● **Exercise directions**: Copy out the passage about the workshop lesson plans word for word, starting with "My lesson plans are" and going on through "workshops from scratch.".

● **Supplied passage**:
■ ■ ■

My lesson plans are here. I expect these to work best as a source to ad-lib from and adapt, rather than to follow perfectly, but I designed them to be detailed and thorough, so I hope they can save a significant amount of work! EA Stanford have run two of these workshops based on my lesson plans, and seemed to think it went well and was much lower effort to run than if writing workshops from scratch.
If you want to run one of these, to prepare, I would recommend making a copy of these notes, reading through in detail, and editing it to be in your voice. Eg, noticing the framings you dislike and changing them, replacing my examples with ones you relate with, noticing the points you don’t understand and cutting or thinking more about them. I think it’s important to understand what’s in the plan and to have it be something that makes sense to you, before trying to teach it to others. I generally err on the side of putting too much content into lesson plans, and cutting things when presenting (or overrunning, or both). I’d recommend cutting the parts of the lesson that don’t seem as interesting or exciting to you.
I’d be especially excited to see the productive disagreements workshop done in EA groups. To me, a key part of EA culture is having good epistemics - taking other people’s ideas seriously, trying to understand them, and being open to changing your mind. But I rarely see this norm explicitly set or taught, it seems more something that people are either already on board with, or pick up by osmosis. And I’m excited about seeing attempts to explicitly set culture.

■ ■ ■

● **Stored items**:

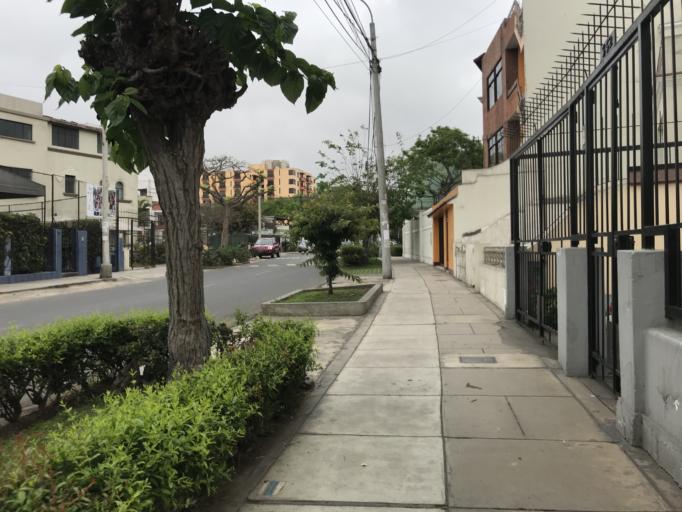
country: PE
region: Lima
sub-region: Lima
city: San Isidro
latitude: -12.0834
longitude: -77.0569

■ ■ ■

● **Complete output**:
My lesson plans are here. I expect these to work best as a source to ad-lib from and adapt, rather than to follow perfectly, but I designed them to be detailed and thorough, so I hope they can save a significant amount of work! EA Stanford have run two of these workshops based on my lesson plans, and seemed to think it went well and was much lower effort to run than if writing workshops from scratch.